Noradrenergic Transport Inhibitors Reinstate Cocaine-Seeking Behavior

The present study examined the ability of selective NE transport inhibitors to mimic or modulate the relapse-inducing effects of cocaine in the reinstatement model in squirrel monkeys. Twelve animals acquired i.v. cocaine self administration and maintained stable responding for 6-8 months. After responding was extinguished, tests for cocaine-primed (plus cue presentation) reinstatement were conducted and cycles of cocaine self-administration followed by repeated extinction were imposed between drug tests. The following tests for reinstatement were conducted: priming with cocaine (0.1 to 1.0 mg/kg), the selective dopamine transport inhibitor GBR 12909 (GBR), and selective NE transport inhibitors (nisoxetine and talsupram). Antagonism experiments were conducted to evaluate the degree to which DA and/or NE receptor mechanisms contribute to the cocaine-like priming effects of GBR and nisoxetine. Priming with GBR dose-dependently reinstated cocaine seeking. Both NE transport inhibitors also reinstated cocaine seeking but only to 36-55% of the maximal rates engendered by cocaine or GBR. All three drugs also enhanced the ability of cocaine to prime reinstatement; however the NE transport inhibitors were without effect on the ability of GBR to induce reinstatement. Antagonist tests with the DA receptor antagonist flupenthixol (flu), an alpha1 NE antagonist, or the alpha2 NE agonist clonidine, before priming doses of GBR or nisoxetine produced the following results: flu reducing priming effects of GBR only, while the alpha1 antagonist, the alpha2 agonist, and a beta NE antagonist all blocked nisoxetine priming only. Priming effects of cocaine were reduced by flu and clonidine only. The finding that NE transport inhibitors can reinstate cocaine seeking, (albeit only one half as effectively as the DA transport blocker), contrasts with observations for a relatively minor role of NE transmitter systems in rodent relapse models. The results suggest that NE receptors systems involving both alpha and beta NE receptor subtypes may be involved in relapse to cocaine seeking, possibly via DA modulation by NE in the frontal cortex. Alternatively, these receptor systems may be involved as a function of their role in endogenous stress mechanisms. Platt, D.M., Rowlett, J.K. and Spealman, R.D. Noradrenergic Mechanisms in Cocaine-Induced Reinstatement of Drug Seeking in Squirrel Monkeys. Journal of Pharmacology and Experimental Therapeutics, 322, pp. 894-902, 2007.

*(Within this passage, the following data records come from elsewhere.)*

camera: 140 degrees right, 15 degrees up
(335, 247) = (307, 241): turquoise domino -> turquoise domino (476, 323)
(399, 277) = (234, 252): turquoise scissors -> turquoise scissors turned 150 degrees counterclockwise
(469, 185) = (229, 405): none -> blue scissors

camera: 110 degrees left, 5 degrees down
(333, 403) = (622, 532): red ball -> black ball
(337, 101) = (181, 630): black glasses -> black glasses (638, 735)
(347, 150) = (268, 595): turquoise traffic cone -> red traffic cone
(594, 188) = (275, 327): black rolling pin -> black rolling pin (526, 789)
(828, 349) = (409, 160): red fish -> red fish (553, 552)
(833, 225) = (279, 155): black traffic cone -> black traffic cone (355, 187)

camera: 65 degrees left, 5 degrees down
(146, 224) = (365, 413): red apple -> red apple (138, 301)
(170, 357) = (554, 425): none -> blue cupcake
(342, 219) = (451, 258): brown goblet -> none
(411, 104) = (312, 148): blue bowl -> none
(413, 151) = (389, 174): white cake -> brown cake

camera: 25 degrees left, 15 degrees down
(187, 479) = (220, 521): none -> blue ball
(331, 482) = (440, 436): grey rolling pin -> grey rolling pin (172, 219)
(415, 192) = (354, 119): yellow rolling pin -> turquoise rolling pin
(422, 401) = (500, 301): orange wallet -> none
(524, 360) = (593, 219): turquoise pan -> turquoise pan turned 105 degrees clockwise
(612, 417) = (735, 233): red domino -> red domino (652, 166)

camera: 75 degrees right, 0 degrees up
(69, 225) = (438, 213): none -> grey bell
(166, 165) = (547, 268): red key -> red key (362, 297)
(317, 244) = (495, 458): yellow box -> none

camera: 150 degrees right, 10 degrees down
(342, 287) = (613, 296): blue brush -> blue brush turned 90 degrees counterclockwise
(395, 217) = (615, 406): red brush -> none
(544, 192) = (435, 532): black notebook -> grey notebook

Methamphetamine Self-Administration and Voluntary Exercise Have Opposite Effects on Neuroplasticity

George Koob and his colleagues tested the effects of methamphetamine self-administration and running wheel activity on cell proliferation, survival and death in the medial prefrontal cortex (mPFC) of the rat. Different group of rats had either intermittent 1 hr access to methamphetamine (I-ShA), or daily 1hr (ShA) or 6 hr (LgA) access to methamphetamine self-administration. Separate groups of rats had either access to running wheels in the home cage (voluntary exercise) or no access (exercise controls). Results showed that self- administration of methamphetamine was at a stable and low level for Group I-ShA. Groups ShA and LgA both showed escalation of methamphetamine self-administration over sessions with LgA showing the largest increase in self-administration. Therefore, the self-administration data from the I-ShA, ShA, and LgA groups provide evidence for distinct patterns of methamphetamine intake that may be related to human patterns of use: recreational, chronic abuse, and dependence. Histological results indicated that Group I-ShA showed an increase in cell proliferation and survival, but that ShA and LgA showed decreases in proliferation and survival. All groups showed increased cell death. Voluntary exercise enhanced proliferation and survival but, in contrast to methamphetamine exposure, did not alter cell death or mature cell phenotypes. Furthermore, enhanced cell survival by I-ShA and voluntary exercise had profound effects on gliogenesis with differential regulation of oligodendrocytes versus astrocytes. In addition, new cells in the adult mPFC were detected, although enhanced cell survival by I-ShA and voluntary exercise did not result in increased neurogenesis. These findings demonstrate that mPFC gliogenesis is vulnerable to psychostimulant abuse and physical activity with distinct underlying mechanisms. The susceptibility of mPFC gliogenesis to even modest doses of methamphetamine could account for the pronounced pathology linked to psychostimulant abuse. Mandyam, C.D., Wee, S., Eisch, A.J. Eisch, Richardson, H.N., and Koob, G.F. Methamphetamine Self-Administration and Voluntary Exercise Have Opposing Effects on Medial Prefrontal Cortex Gliogenesis. Journal of Neuroscience, 27, pp. 11442-11450, 2007.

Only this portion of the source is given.